##### Extract

Scott

June 15, 2012 | General

Going On Offense Against Odors


Proactive management techniques, such as mixing incoming putrescent feedstocks within an hour of receipt at the facility, are effective tools to prevent odors. Part III

Craig Coker

BioCycle June 2012, Vol. 53, No. 6, p. 25

This article series examines the intricacies of odor management: how and where odors are generated, measured, and perceived; how they are managed through good process control; proactive operations management; how they are controlled with technology; and how to manage the public outreach related to organics recycling odors.
There are a number of proactive, positive strategies composting site managers and staff can implement to greatly reduce the risk of off-site odor episodes. It is helpful to break down the various compost processing activities that cause odors into a series of discrete elements, and then analyze each activity within that specific element to determine how odors are being formed, volatilized and dispersed off-site. By investigating each processing step, specific management practices can be identified that could help minimize these odors.
The discrete elements reviewed in Part III of this odor management series are: Feedstock Receipt, Processing and Mixing; Active Composting; and Site and Facility Management. Tips are provided by composting facility operators, researchers and project consultants.

Feedstock Receipt, Processing And Mixing

Liquefaction of food waste during transport can lead to delivery of odorous materials. Mixing that material upon delivery with amendment or covering it with unscreened compost or wood grindings will help mitigate odor generation. Photo courtesy of Brooks Contractor, Goldston, NC

An important first step is to understand the odor-causing potential of each feedstock and either reject the feedstock or be sure the facility can effectively handle the material. A feedstock acceptance protocol is a good tool to understand the nature of incoming materials before deciding to accept them. With a protocol in place, a generator would supply a sample of the feedstock, a portion of which can be sent to a lab for analysis of its compostability parameters that were discussed in Part II of this series (see “Odor Defense Strategy,” May 2012).
Another portion of the sample can be put into a sealed bag in order to mimic the anaerobic decomposition process. Keep the sealed bag in a warm place for two to three days (a car dashboard works well) and then have someone whose sense of smell has not be compromised by working at the composting facility open the bag and give an indication of the intensity and unpleasantness of the smell. If objectionable odors are noticed, then the composting facility operator will know to have plenty of coarse bulking agent on-hand when this feedstock arrives, to ensure that aerobic conditions prevail during composting.
Having stockpiles of certain odor-abating materials will also help. “I would add that a good stock of brown material (wood) should always be kept ready for adding to any wet odorous green material such as grass clippings to allow good air flow and drainage through the pile,” says Gavin Bartlett of Shorts Composting in Berkshire, United Kingdom. “By monitoring the oxygen, moisture and carbon dioxide levels you should be able to turn compost when it’s fully aerobic and produce minimal odors.” Sharon Barnes of Barnes Nursery in Huron, Ohio echoes Bartlett’s comment: “Always maintain a sufficient stockpile of processed yard waste to cover any unexpected odor event. Always place the more putrescent material on an improved surface so that should an issue occur the operator can get to the pile, regardless of the weather.”

##########
##### Supplied material

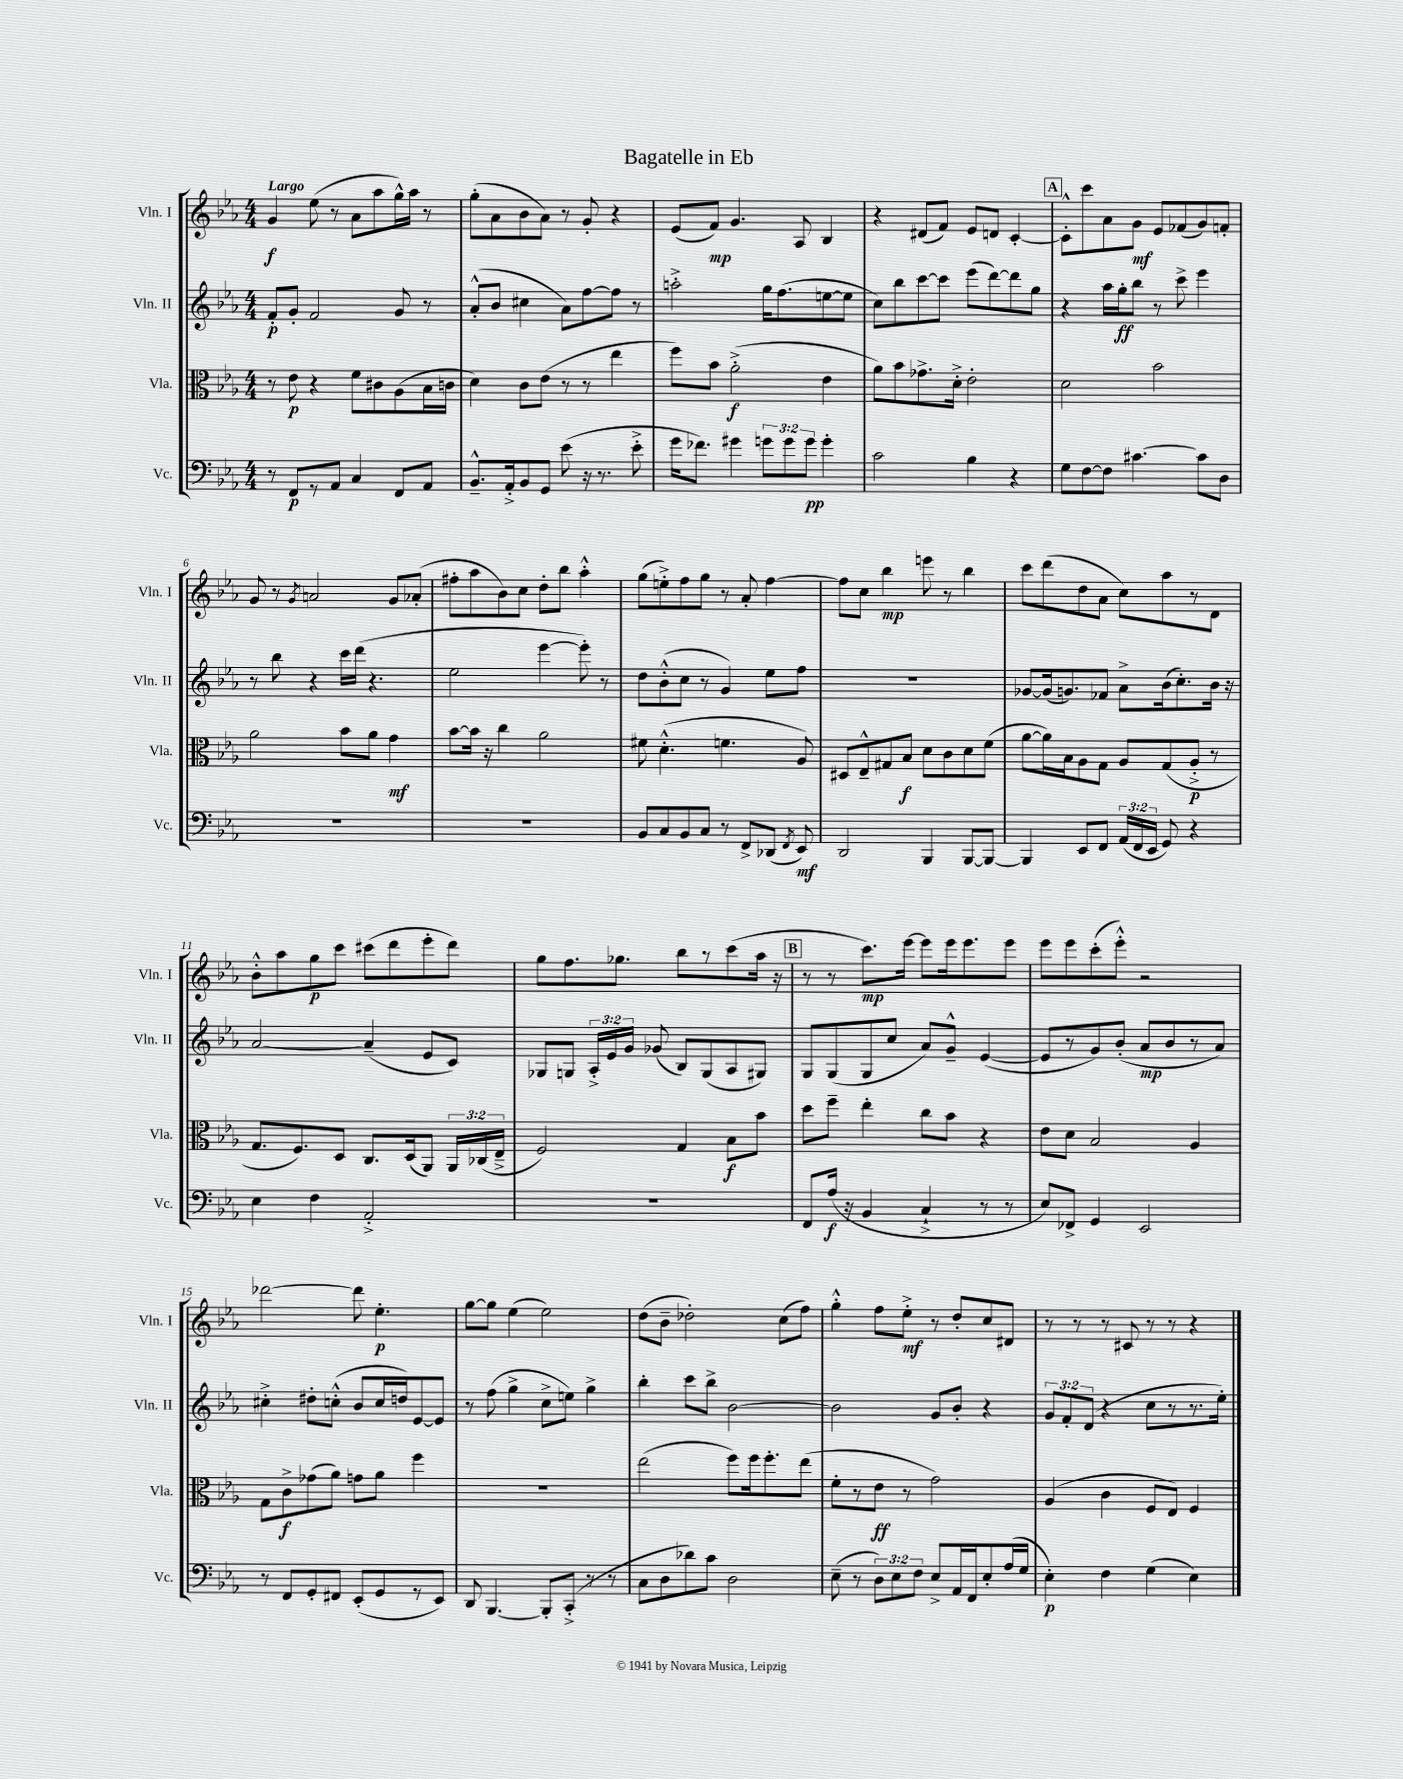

**kern	**dynam	**kern	**dynam	**kern	**dynam	**kern	**dynam
*part4	*part4	*part3	*part3	*part2	*part2	*part1	*part1
*staff4	*staff4	*staff3	*staff3	*staff2	*staff2	*staff1	*staff1
*I"Vc.	*	*I"Vla.	*	*I"Vln. II	*	*I"Vln. I	*
*I'Vc.	*	*I'Vla.	*	*I'Vln. II	*	*I'Vln. I	*
*clefF4	*	*clefC3	*	*clefG2	*	*clefG2	*
*k[b-e-a-]	*	*k[b-e-a-]	*	*k[b-e-a-]	*	*k[b-e-a-]	*
*M4/4	*	*M4/4	*	*M4/4	*	*M4/4	*
=1	=1	=1	=1	=1	=1	=1	=1
!	!	!	!	!	!	!LO:TX:a:B:t=Largo	!
8r	.	8r	.	8f'/L	p	4g/	f
8FF/L	p	8e-\	p	8g'/J	.	.	.
8r	.	4r	.	2f/	.	(8ee-\	.
8AA-/J	.	.	.	.	.	8r	.
4C/	.	8f\L	.	.	.	8a-\L	.
.	.	8c#X\	.	.	.	8aa-\	.
8FF/L	.	(8A-\	.	8g/	.	16gg^^\L)	.
.	.	.	.	.	.	16aa-\JJ	.
8AA-/J	.	16B-\L	.	8r	.	8r	.
.	.	16cn\JJ	.	.	.	.	.
=2	=2	=2	=2	=2	=2	=2	=2
8.BB-~^^/L	.	4d\)	.	(8a-'^^/L	.	(8gg'\L	.
.	.	.	.	8b-/J	.	8a-\	.
16AA-'^/k	.	.	.	.	.	.	.
8BB-/	.	8c\L	.	4cc#X\	.	8b-\	.
8GG/J	.	(8e-\J	.	.	.	8a-\J)	.
(8e-\	.	8r	.	8a-\L)	.	8r	.
16r	.	8r	.	[8ff\	.	8g'/	.
8.r	.	.	.	.	.	.	.
.	.	4ee-\	.	8ff\J]	.	4r	.
8e-'^\	.	.	.	8r	.	.	.
=3	=3	=3	=3	=3	=3	=3	=3
16g\KL	.	8ff\L)	.	2aan'^\	.	(8e-/L	.
8.f-X\J)	.	.	.	.	.	.	.
.	.	8b-\J	.	.	.	8f/J)	mp
4g#X\	.	(2a-'^\	f	.	.	4.g/	.
12gn\L	.	.	.	16gg\KL	.	.	.
.	.	.	.	(8.ff\	.	.	.
12g\	.	.	.	.	.	.	.
.	.	.	.	.	.	8A-/	.
12g\J	pp	.	.	.	.	.	.
4g'\	.	4e-\	.	[8een\	.	4B-/	.
.	.	.	.	8ee\J]	.	.	.
=4	=4	=4	=4	=4	=4	=4	=4
2c\	.	8a-\L)	.	8cc\L)	.	4r	.
.	.	8b-\	.	8bb-\	.	.	.
.	.	8.g-X^\	.	[8ccc\	.	(8d#X/L	.
.	.	.	.	8ccc\J]	.	8f/J)	.
.	.	16d'^\Jk	.	.	.	.	.
4B-\	.	2e-'\	.	(8eee-\L	.	8e-/L	.
.	.	.	.	[8ddd\)	.	8dn/J	.
4r	.	.	.	8ddd\]	.	[4c'/	.
.	.	.	.	8gg\J	.	.	.
!!LO:REH:place=s1:t=A
=5	=5	=5	=5	=5	=5	=5	=5
8G\L	.	2d\	.	4r	.	8c'^^\L]	.
[8F\	.	.	.	.	.	8ccc\	.
8F\J]	.	.	.	16aa-\LL	.	8a-\	.
.	.	.	.	16gg'\J	ff	.	.
[4.c#X\	.	.	.	8bb-\J	.	8g\J	mf
.	.	2b-\	.	8r	.	8e-/L	.
.	.	.	.	8ccc^\	.	(8f-X/	.
8c#\L]	.	.	.	4eee-\	.	8g/)	.
8D\J	.	.	.	.	.	8fn'/J	.
!!LO:LB:g=z
=6	=6	=6	=6	=6	=6	=6	=6
1r	.	2a-\	.	8r	.	8g/	.
.	.	.	.	8bb-\	.	8r	.
.	.	.	.	.	.	8qg/	.
.	.	.	.	4r	.	2an/	.
.	.	8b-\L	.	16ccc\LL	.	.	.
.	.	.	.	(16ddd\JJ	.	.	.
.	.	8a-\J	.	4.r	.	.	.
.	.	4g\	mf	.	.	8g/L	.
.	.	.	.	.	.	(8a-X'/J	.
=7	=7	=7	=7	=7	=7	=7	=7
1r	.	[8b-\L	.	2ee-\	.	8ff#X'\L	.
.	.	16b-\Jk]	.	.	.	8aa-\	.
.	.	16r	.	.	.	.	.
.	.	4cc\	.	.	.	8b-\)	.
.	.	.	.	.	.	8cc\J	.
.	.	2a-\	.	[4eee-\	.	8dd'\L	.
.	.	.	.	.	.	8bb-\J	.
.	.	.	.	8eee-'\])	.	4aa-'^^\	.
.	.	.	.	8r	.	.	.
=8	=8	=8	=8	=8	=8	=8	=8
8BB-/L	.	8f#X\	.	8dd\L	.	(8gg\L	.
8C/	.	(4.d'^^\	.	(8b-'^^\	.	8een'^\)	.
8BB-/	.	.	.	8cc\J	.	8ff\	.
8C/J	.	.	.	8r	.	8gg\J	.
8r	.	4.fn\	.	4g/)	.	8r	.
8FF^/L	.	.	.	.	.	8a-'/	.
(8DD-X/J	.	.	.	8ee-\L	.	[4ff\	.
8qFF/	.	.	.	.	.	.	.
8EE-/)	mf	8A-/)	.	8ff\J	.	.	.
=9	=9	=9	=9	=9	=9	=9	=9
2DD/	.	8D#X/L	.	1r	.	8ff\L]	.
.	.	8E-~^^/	.	.	.	8cc\J	.
.	.	8G#X/	.	.	.	4bb-\	mp
.	.	8B-/J	f	.	.	.	.
4BBB-/	.	8d\L	.	.	.	8eeen\	.
.	.	8c\	.	.	.	8r	.
[8BBB-/L	.	8d\	.	.	.	4bb-\	.
8BBB-/J_	.	(8f\J	.	.	.	.	.
=10	=10	=10	=10	=10	=10	=10	=10
4BBB-/]	.	[8a-\L	.	[8g-X/L	.	8ccc\L	.
.	.	16a-\L])	.	(16g-/k]	.	(8ddd\	.
.	.	16B-\J	.	8.gn/)	.	.	.
8EE-/L	.	8A-\	.	.	.	8dd\	.
8FF/J	.	8G\J	.	8f-X/J	.	8a-\J	.
(24AA-/LL	.	8A-/L	.	8a-^\L	.	8cc\L)	.
24FF/	.	.	.	.	.	.	.
24EE-/JJ	.	.	.	.	.	.	.
8GG/)	.	(8G/	.	(16b-\k	.	8aa-\	.
.	.	.	.	8.cc'\)	.	.	.
4r	.	8A-'^/J	p	.	.	8r	.
.	.	8r	.	16b-\Jk	.	8d\J	.
.	.	.	.	16r	.	.	.
!!LO:LB:g=z
=11	=11	=11	=11	=11	=11	=11	=11
4E-\	.	8.G/L	.	[2a-/	.	8b-'^^\L	.
.	.	.	.	.	.	8aa-\	.
.	.	8.F/)	.	.	.	.	.
4F\	.	.	.	.	.	8gg\	p
.	.	8D/J	.	.	.	8ccc\J	.
2AA-'^/	.	8.C/L	.	(4a-~/]	.	(8ccc#X\L	.
.	.	.	.	.	.	8ddd\	.
.	.	(16D/k	.	.	.	.	.
.	.	8AA-/J)	.	8e-/L	.	8eee-'\	.
.	.	24AA-/LL	.	8c/J)	.	8ddd\J)	.
.	.	(24C-X/	.	.	.	.	.
.	.	24E-~^/JJ	.	.	.	.	.
=12	=12	=12	=12	=12	=12	=12	=12
1r	.	2F/)	.	8G-X/L	.	8gg\L	.
.	.	.	.	8Gn/J	.	8.ff\	.
.	.	.	.	24A-'^/LL	.	.	.
.	.	.	.	24e-/	.	.	.
.	.	.	.	.	.	8.gg-X\J	.
.	.	.	.	24g/JJ	.	.	.
.	.	.	.	(8g-X/	.	.	.
.	.	4G/	.	8B-/L)	.	8bb-\L	.
.	.	.	.	(8G/	.	8r	.
.	.	8B-\L	f	8A-/	.	(8ccc\	.
.	.	8b-\J	.	8G#X/J)	.	16aa-\Jk	.
.	.	.	.	.	.	16r	.
!!LO:REH:place=s1:t=B
=13	=13	=13	=13	=13	=13	=13	=13
8FF/L	.	8dd\L	.	8G/L	.	8r	.
(16A-/Jk	f	8ff~\J	.	(8G/	.	8r	.
16r	.	.	.	.	.	.	.
4BB-/	.	4ee-'\	.	8G/	.	8.ccc\L)	mp
.	.	.	.	8cc/J	.	.	.
.	.	.	.	.	.	[16eee-\Jk	.
4C`^/	.	8cc\L	.	8a-/L)	.	8eee-\L]	.
.	.	8b-\J	.	8g~^^/J	.	16eee-\k	.
.	.	.	.	.	.	8.eee-\	.
8r	.	4r	.	([4e-/	.	.	.
8r	.	.	.	.	.	8eee-\J	.
=14	=14	=14	=14	=14	=14	=14	=14
8E-/L)	.	8e-\L	.	8e-/L]	.	8eee-\L	.
8FF-X^/J	.	8d\J	.	8r	.	8eee-\	.
4GG/	.	2B-/	.	8g/)	.	(8ccc'\	.
.	.	.	.	(8b-'/J	.	8eee-'^^\J)	.
2EE-/	.	.	.	8a-/L	mp	2r	.
.	.	.	.	8b-/	.	.	.
.	.	4A-/	.	8r	.	.	.
.	.	.	.	8a-/J)	.	.	.
!!LO:LB:g=z
=15	=15	=15	=15	=15	=15	=15	=15
8r	.	8G\L	.	4cc#X'^\	.	[2ddd-X\	.
8FF/L	.	8c^\	f	.	.	.	.
8GG'/	.	(8g-X\	.	8dd#X'\L	.	.	.
8FF#X/J	.	8a-\J)	.	(8ccn'^^\J	.	.	.
(8EE-'/L	.	8gn\L	.	8b-/L	.	8ddd-\]	.
8GG/	.	8a-\J	.	16cc/L	.	4.ee-'\	p
.	.	.	.	16ddn/J)	.	.	.
8r	.	4ff\	.	[8e-/	.	.	.
8EE-/J)	.	.	.	8e-/J]	.	.	.
=16	=16	=16	=16	=16	=16	=16	=16
8DD/	.	1r	.	8r	.	[8gg\L	.
[4.BBB-/	.	.	.	(8ff\	.	8gg\J]	.
.	.	.	.	4gg^\	.	(4ee-\	.
8BBB-'/L]	.	.	.	8cc^\L	.	2ee-\)	.
(8CC'^/J	.	.	.	8een\J)	.	.	.
8r	.	.	.	4gg^\	.	.	.
8r	.	.	.	.	.	.	.
=17	=17	=17	=17	=17	=17	=17	=17
8C\L	.	(2ee-\	.	4bb-'\	.	(8dd\L	.
8D\	.	.	.	.	.	8b-~\J	.
8d-X\)	.	.	.	8ccc\L	.	2dd-X'\)	.
8c\J	.	.	.	8bb-^\J	.	.	.
2D\	.	8ff\L)	.	[2b-\	.	.	.
.	.	16ff\k	.	.	.	.	.
.	.	8.ff'\	.	.	.	.	.
.	.	.	.	.	.	(8cc\L	.
.	.	(8ee-\J	.	.	.	8ff\J)	.
=18	=18	=18	=18	=18	=18	=18	=18
(8E-~\	.	8f'\L	.	2b-\]	.	4gg'^^\	.
8r	.	8r	.	.	.	.	.
12D\L)	.	8e-\J	ff	.	.	8ff\L	.
12E-\	.	.	.	.	.	.	.
.	.	8r	.	.	.	8ee-'^\J	mf
12F\J	.	.	.	.	.	.	.
8E-^/L	.	2g\)	.	8g/L	.	8r	.
16AA-/L	.	.	.	8b-'/J	.	8dd'/L	.
16FF/J	.	.	.	.	.	.	.
8E-'/	.	.	.	4r	.	8cc/	.
(16A-/L	.	.	.	.	.	8d#X/J	.
16G/JJ	.	.	.	.	.	.	.
=19	=19	=19	=19	=19	=19	=19	=19
4E-'\)	p	(4A-/	.	12g/L	.	8r	.
.	.	.	.	12f'/	.	.	.
.	.	.	.	.	.	8r	.
.	.	.	.	(12d/J	.	.	.
4F\	.	4c\	.	4r	.	8r	.
.	.	.	.	.	.	8c#X/	.
(4G\	.	8F/L	.	8cc\L	.	8r	.
.	.	8E-/J)	.	8r	.	8r	.
4E-\)	.	4F/	.	8.r	.	4r	.
.	.	.	.	16ee-'\Jk)	.	.	.
==	==	==	==	==	==	==	==
*-	*-	*-	*-	*-	*-	*-	*-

##########

Jobs >>
[1] In the odor management article, how long should the sealed sample bag be kept in a warm place before it is opened?
[2] Using the odor management article, decide whether each statement agrees with it, and support each answer with the decisive words from the article:
(a) Under a feedstock acceptance protocol, the generator supplies a sample of the feedstock.
(b) Gavin Bartlett works at Barnes Nursery in Huron, Ohio.
(c) Part III of the series reviews public outreach as one of its discrete elements.

Exercise solutions >>
[1] Two to three days.

[2]
(a) Yes: "a generator would supply a sample of the feedstock"
(b) No: "Gavin Bartlett of Shorts Composting in Berkshire, United Kingdom"
(c) No: "The discrete elements reviewed in Part III of this odor management series are: Feedstock Receipt, Processing and Mixing; Active Composting; and Site and Facility Management."